- Data records -

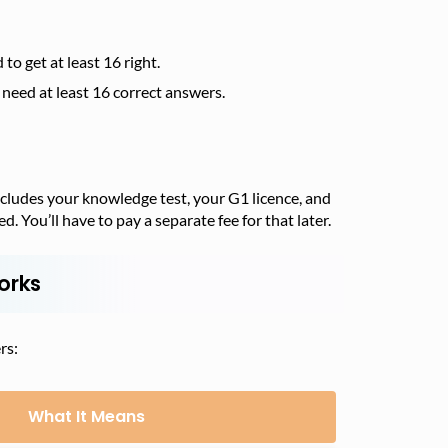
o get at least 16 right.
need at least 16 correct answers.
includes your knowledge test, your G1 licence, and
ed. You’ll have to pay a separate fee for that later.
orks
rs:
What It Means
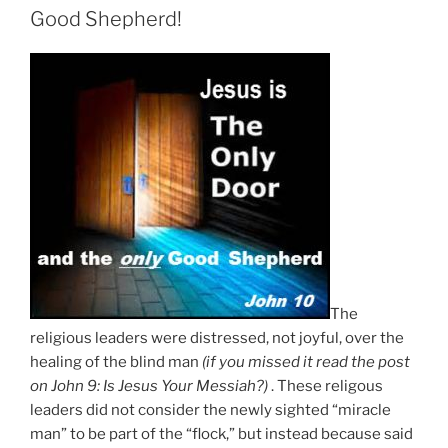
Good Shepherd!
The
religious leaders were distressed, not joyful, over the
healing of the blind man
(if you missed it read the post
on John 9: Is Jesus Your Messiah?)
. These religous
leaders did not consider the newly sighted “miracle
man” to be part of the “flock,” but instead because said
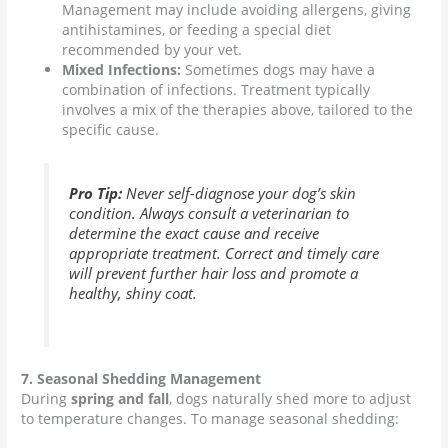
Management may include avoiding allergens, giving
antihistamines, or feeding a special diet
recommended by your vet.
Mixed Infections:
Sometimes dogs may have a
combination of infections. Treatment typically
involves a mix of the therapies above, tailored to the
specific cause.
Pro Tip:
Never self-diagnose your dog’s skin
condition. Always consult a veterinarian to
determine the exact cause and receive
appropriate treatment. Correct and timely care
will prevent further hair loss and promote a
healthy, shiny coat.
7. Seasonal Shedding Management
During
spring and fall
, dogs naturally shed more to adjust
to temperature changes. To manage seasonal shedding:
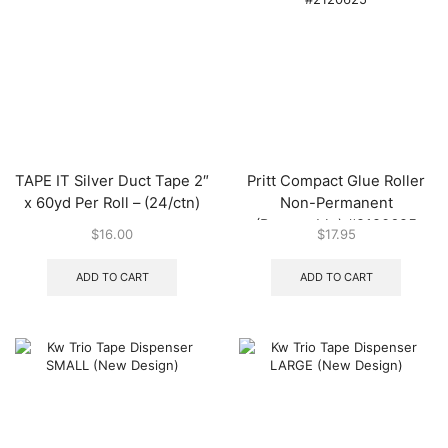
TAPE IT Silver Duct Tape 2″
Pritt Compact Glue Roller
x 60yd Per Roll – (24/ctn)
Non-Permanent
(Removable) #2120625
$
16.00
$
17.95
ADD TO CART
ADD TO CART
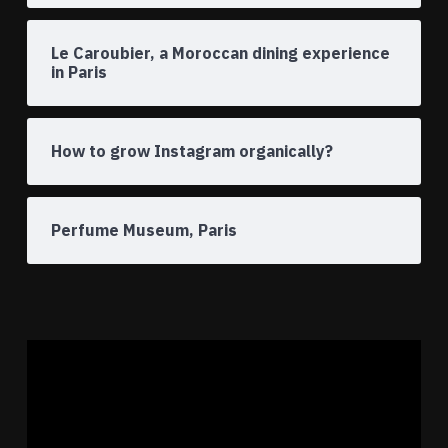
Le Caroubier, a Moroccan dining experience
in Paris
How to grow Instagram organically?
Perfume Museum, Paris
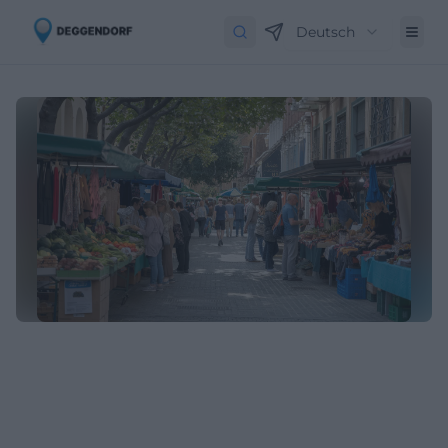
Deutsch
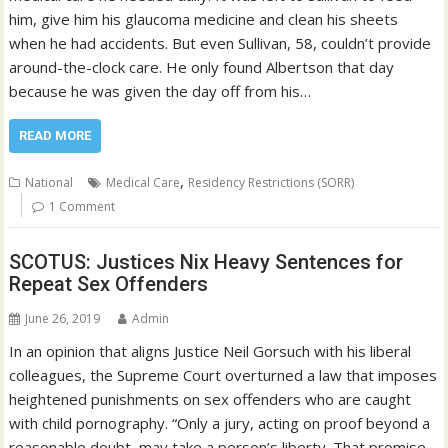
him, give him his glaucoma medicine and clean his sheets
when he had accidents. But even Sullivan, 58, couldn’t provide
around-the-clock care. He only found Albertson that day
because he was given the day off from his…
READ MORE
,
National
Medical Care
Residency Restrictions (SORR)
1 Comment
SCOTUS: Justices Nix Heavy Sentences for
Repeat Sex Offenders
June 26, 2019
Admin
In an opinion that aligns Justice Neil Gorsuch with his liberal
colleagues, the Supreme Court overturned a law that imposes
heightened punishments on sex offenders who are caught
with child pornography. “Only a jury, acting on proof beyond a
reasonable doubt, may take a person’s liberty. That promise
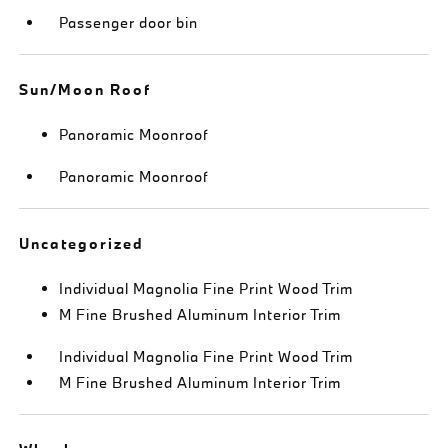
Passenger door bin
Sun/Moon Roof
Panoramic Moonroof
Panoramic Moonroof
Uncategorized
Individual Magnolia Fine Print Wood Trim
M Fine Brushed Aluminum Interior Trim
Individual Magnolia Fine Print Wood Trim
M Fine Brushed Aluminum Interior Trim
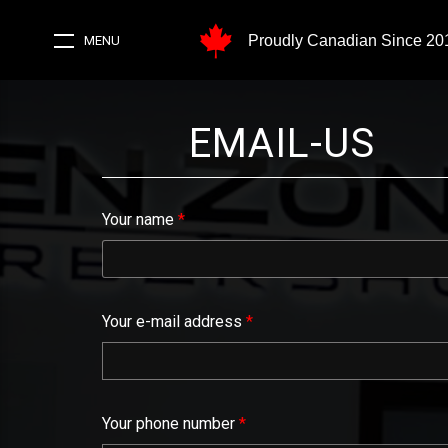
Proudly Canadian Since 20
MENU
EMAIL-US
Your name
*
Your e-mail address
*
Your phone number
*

--

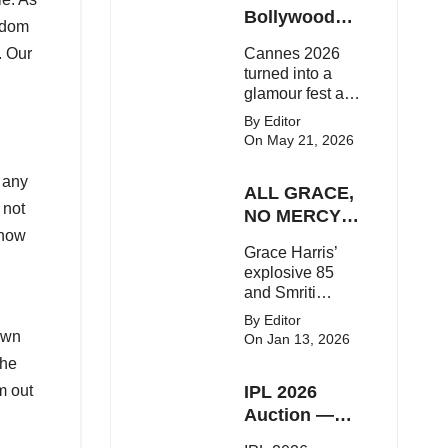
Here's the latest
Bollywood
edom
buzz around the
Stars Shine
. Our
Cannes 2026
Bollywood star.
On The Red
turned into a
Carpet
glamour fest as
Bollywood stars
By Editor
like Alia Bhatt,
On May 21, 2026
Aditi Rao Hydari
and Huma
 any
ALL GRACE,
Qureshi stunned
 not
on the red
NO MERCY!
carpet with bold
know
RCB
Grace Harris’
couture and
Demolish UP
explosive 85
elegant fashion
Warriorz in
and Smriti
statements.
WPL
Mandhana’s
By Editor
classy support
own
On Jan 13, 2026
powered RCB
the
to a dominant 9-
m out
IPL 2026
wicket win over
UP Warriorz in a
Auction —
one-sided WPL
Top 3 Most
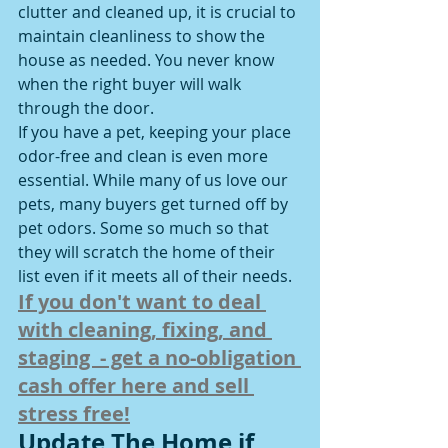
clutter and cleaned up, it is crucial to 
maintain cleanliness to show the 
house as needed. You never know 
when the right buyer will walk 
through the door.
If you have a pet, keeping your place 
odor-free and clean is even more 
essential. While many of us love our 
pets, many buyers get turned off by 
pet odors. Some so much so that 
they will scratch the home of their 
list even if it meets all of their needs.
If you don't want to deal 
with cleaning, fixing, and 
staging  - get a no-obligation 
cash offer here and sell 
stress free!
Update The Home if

- What the exercise asks -
An exact transcription is needed of the lines from the one with "includes your knowledge" to the one with "to temperature changes." above, both ends included, with pictures left out.

- Reply -
includes your knowledge test, your G1 licence, and
ed. You’ll have to pay a separate fee for that later.
orks
rs:
What It Means
Good Shepherd!
The
religious leaders were distressed, not joyful, over the
healing of the blind man
(if you missed it read the post
on John 9: Is Jesus Your Messiah?)
. These religous
leaders did not consider the newly sighted “miracle
man” to be part of the “flock,” but instead because said
Management may include avoiding allergens, giving
antihistamines, or feeding a special diet
recommended by your vet.
Mixed Infections:
Sometimes dogs may have a
combination of infections. Treatment typically
involves a mix of the therapies above, tailored to the
specific cause.
Pro Tip:
Never self-diagnose your dog’s skin
condition. Always consult a veterinarian to
determine the exact cause and receive
appropriate treatment. Correct and timely care
will prevent further hair loss and promote a
healthy, shiny coat.
7. Seasonal Shedding Management
During
spring and fall
, dogs naturally shed more to adjust
to temperature changes. To manage seasonal shedding:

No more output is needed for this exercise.